Harden was brought into the shed a mere ten minutes later, almost carried there by two burly settlers and dumped unceremoniously in front of Donna and the Doctor. Judging by the irate pout on his face, Harden did not approve in the slightest.

"Now don't start!" Donna warned him before he could even open his mouth to say something. She stood with one hand on her hip and the other pointing an irate digit at him. "I know you are angry, and you have every right to be. But I need you to help us take part in this marriage ceremony for the settlement."

"Do I have to?" he asked, with an added whine to the pout already set on his face.

"Yes you do," the Doctor informed him. "At the moment you have a choice; either you be the person who gives Donna away or you can be my best man."

"Why can't I be both?" Harden wondered, warming up considerably to this idea and distracted away from his earlier anger.

"I don't see why you can't be both," the Doctor considered. "What do you think, Donna?"

"It could work," she readily agreed. "With Jenny performing the ceremony, that would make it as completely family as we can get in the circumstances."

"Family?" Harden queried, feeling his heart beat furiously as he desperately hoped that the title included him now.

His delight increased when the Doctor laid a hand upon his slender shoulder. "We will be moving the settlement away from here, so you are coming with us. Other details can be sorted out later."

With a repressed sniff, Harden forced himself to smile. "Just tell me what I have to do."

"I know you don't believe in all this," Jenny had requested when they finalised their arrangements, "but please make this wedding convincing for the good of the settlement. They need this to be truthful so that it sets a standard."

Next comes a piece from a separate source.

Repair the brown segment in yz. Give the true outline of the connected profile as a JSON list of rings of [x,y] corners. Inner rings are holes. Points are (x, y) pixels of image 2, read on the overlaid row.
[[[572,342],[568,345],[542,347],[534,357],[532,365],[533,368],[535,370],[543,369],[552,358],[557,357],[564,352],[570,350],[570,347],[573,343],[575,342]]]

The Doctor was startled that she needed to ask it of them. "We can do that, can't we, Donna?"

"Oh yes." She smiled confidently at Jenny. "Especially now that we've got Harden back to help us."

Harden to the side of her beamed with pride. Never in his dreams did he think he would see a wedding again, particularly one he would play a major part in. This was like some fantasy from his former life.

"You really will be married?" he asked the Doctor.

"Under Hureenaxian law, yes," the Doctor confirmed. "It depends whether other planets recognise that or not, as to its universal legality."

"What about the planet you and Donna come from? Will you be married there?" Harden continued to press.

"Ah," the Doctor hesitated. "Not on my home planet. As for Donna's…" He gazed quizzically at her for a second or two. "I suppose we could get away with it."

"Not if I try to add it to my passport or driving licence details," Donna pondered, "but yes, I suppose we could."

Reassured by their words, even though he didn't understand all of what they had said, Harden adjusted his clothing to make sure it sat neatly on his body and readied himself to undertake his task.